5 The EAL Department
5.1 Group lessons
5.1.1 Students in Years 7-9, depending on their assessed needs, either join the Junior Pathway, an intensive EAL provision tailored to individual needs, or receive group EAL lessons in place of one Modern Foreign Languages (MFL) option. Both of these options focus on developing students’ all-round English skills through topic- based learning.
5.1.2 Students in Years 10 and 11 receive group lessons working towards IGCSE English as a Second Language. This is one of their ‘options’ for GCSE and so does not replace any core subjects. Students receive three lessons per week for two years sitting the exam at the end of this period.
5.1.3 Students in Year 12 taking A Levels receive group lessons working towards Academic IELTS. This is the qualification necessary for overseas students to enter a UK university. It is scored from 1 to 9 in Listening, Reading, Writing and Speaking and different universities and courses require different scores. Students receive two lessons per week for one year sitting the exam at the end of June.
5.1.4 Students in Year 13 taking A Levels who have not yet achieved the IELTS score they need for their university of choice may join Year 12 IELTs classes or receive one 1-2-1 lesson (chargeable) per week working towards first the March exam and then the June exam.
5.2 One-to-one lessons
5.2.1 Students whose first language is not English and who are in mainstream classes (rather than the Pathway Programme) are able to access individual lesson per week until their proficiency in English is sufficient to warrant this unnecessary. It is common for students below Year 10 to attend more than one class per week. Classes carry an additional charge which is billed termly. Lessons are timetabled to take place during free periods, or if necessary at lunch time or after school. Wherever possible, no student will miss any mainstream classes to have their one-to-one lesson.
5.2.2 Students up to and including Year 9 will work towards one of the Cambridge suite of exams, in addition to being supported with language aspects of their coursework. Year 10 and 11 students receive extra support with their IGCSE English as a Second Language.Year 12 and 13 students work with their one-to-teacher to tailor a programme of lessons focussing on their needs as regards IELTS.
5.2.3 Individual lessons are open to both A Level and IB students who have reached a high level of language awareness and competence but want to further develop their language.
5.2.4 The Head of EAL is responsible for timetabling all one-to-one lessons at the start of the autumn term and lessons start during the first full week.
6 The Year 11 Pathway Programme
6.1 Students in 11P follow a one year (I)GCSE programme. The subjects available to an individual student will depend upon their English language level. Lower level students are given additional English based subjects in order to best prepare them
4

◇ ◇ ◇

In the listing above, find the line containing "5.1.4 Students in" and the line containing "5.2 One-to-one lessons", then quote both, plus every line between them, exactly as written.

5.1.4 Students in Year 13 taking A Levels who have not yet achieved the IELTS score they need for their university of choice may join Year 12 IELTs classes or receive one 1-2-1 lesson (chargeable) per week working towards first the March exam and then the June exam.
5.2 One-to-one lessons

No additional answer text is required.